3 ore fa, director12 ha scritto:

La metamorfosi è avvenuta. I 5 stelle non sono più i 5 stelle. O, meglio, non sono più quello che si spacciavano di essere, ma che con buona probabilità non sono mai stati.
In questi giorni confusi e accaldati Di Maio e soci stanno smontando, bullone per bullone, tutta la loro sbilenca macchina da guerra. Ma le macroscopiche abiure sono 5, come le stelle.

1. La democrazia diretta

Era un’ossessione. Avrebbero voluto installare nello sgabuzzino di ogni italiano un seggio elettorale per consultarci anche sul cambio di lampadine nei bagni di Montecitorio. Per anni hanno interpellato i loro iscritti su Rousseau su qualsiasi cosa (purché marginale). Uno stalking. Ora non solo hanno messo in soffitta la loro traballante piattaforma, ma stanno scappando dalla suprema forma di democrazia diretta: le elezioni. Meglio la democrazia indiretta, che ti fa governare anche con il Pd.

2. Lo streaming

Il piede di *** con cui scardinare tutti gli oscuri giochi di palazzo. La diretta dell’incontro con Bersani e il faccia a faccia con Renzi? Dimenticatele. Non le vedrete mai più. Ora, quando devono decidere le sorti del governo e delle loro poltrone, si chiudono in una stanza, tirano giù le tapparelle e mettono le assi di legno alle porte. È finita l’era della trasparenza, la nuova parola d’ordine è opacità.

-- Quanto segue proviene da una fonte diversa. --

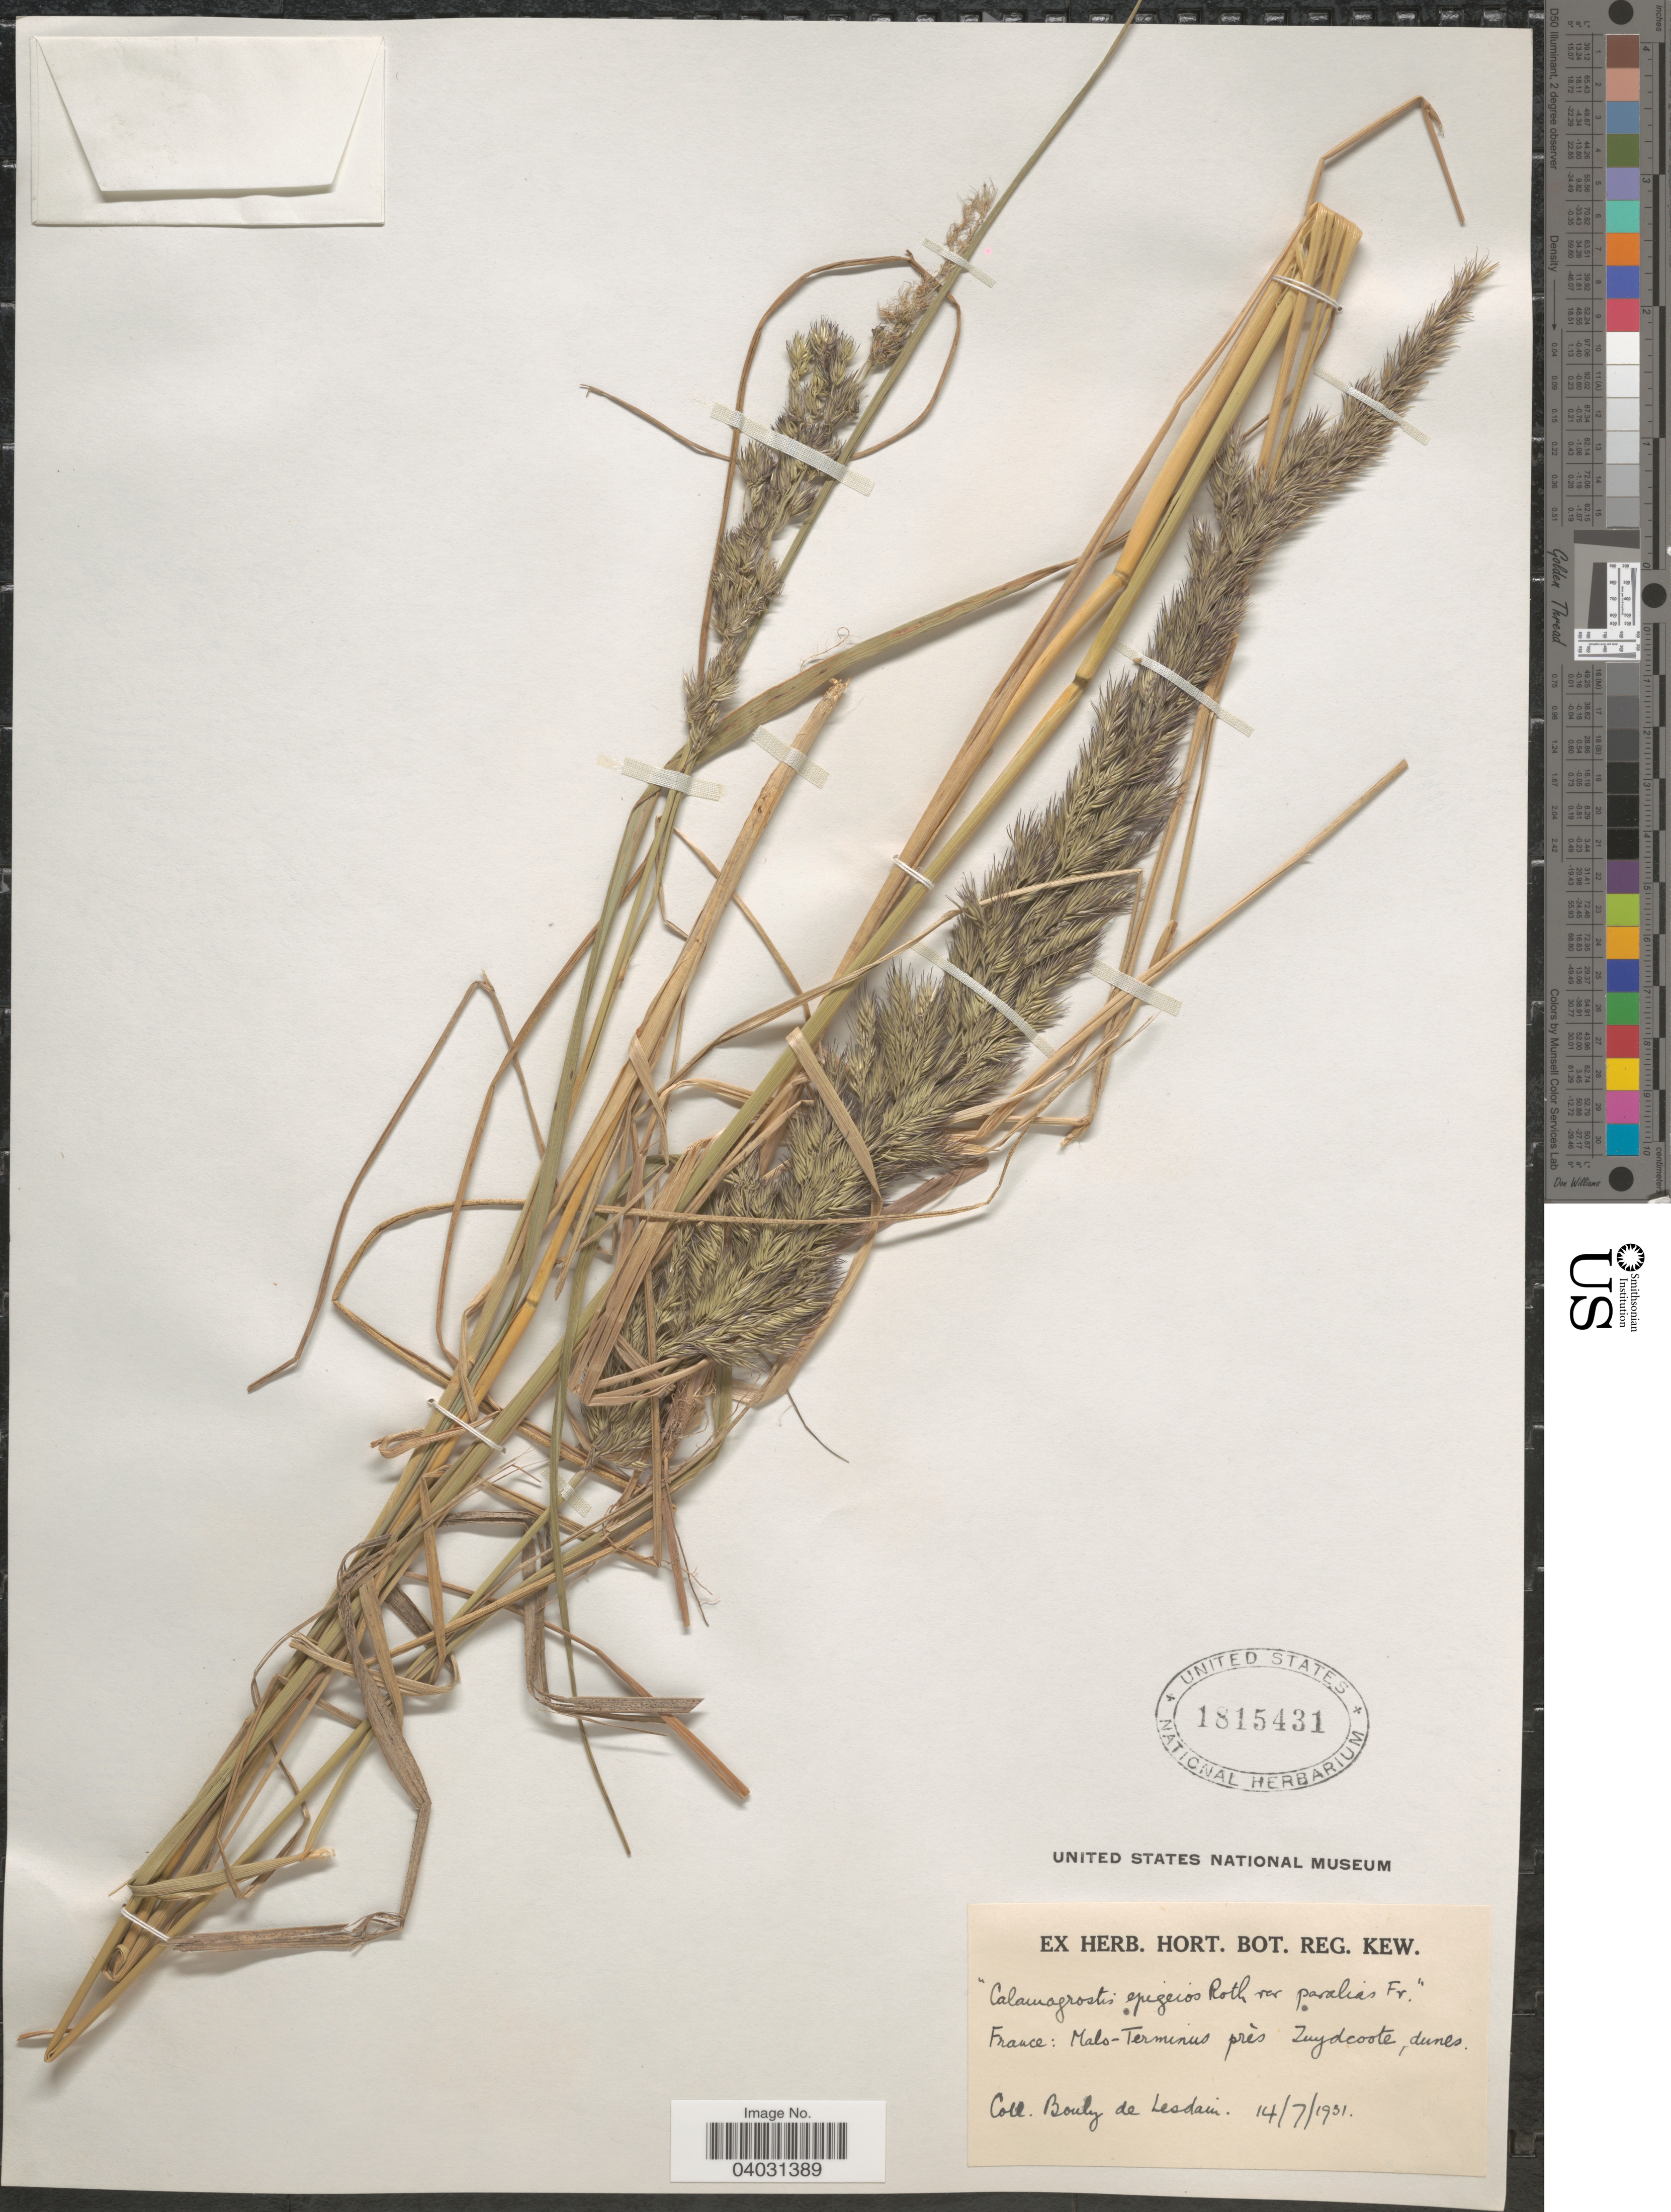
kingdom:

3. Uno vale uno, uno vale l’altro

Era lo slogan degli slogan: uno vale uno. Finita l’era della casta, del politico appollaiato sulla sua torre d’avorio a sputacchiare sulle plebi. Uno dei cardini attorno al quale ruotava questo ragionamento era la volontà del Movimento di non scendere a patti con nessuno. Il primo smottamento lo avevamo già visto con il contratto gialloverde. Ora Di Maio, da bibitaro a panettiere, ha inaugurato l’era dei due forni: da una parte Pd, dall’altra la Lega. Purché si stia al governo va bene tutto. Uno vale l’altro.

4. Diversità antropologica

I grillini hanno sempre sostenuto di essere diversi. Un’altra cosa rispetto ai tradizionali politici. Una diversità antropologica e quasi spirituale. Puri. E poi vedi Di Maio che esce dalle consultazioni e fa un discorso in politichese che andrebbe sottotitolato e tradotto da una mummia della prima Repubblica. Si sono democristianizzati senza avere la cultura politica dei Dc.

5. Il governo contro il popolo

La nouvelle vague è stata inaugurata da Conte, ex avvocato del popolo autonominatosi giudice di Salvini. Il premier, parlando in Senato, pur di attaccare il leghista ha criticato chi invoca le piazze e usa i social per fare politica. Lui. Paracadutato a Palazzo Chigi da un movimento nato sul web e cresciuto sui social. Un movimento che ha aizzato le piazze e portato sotto i palazzi migliaia di persone al delicatissimo grido di «***». Da populisti ad anti popolo. Il passo è stato brevissimo.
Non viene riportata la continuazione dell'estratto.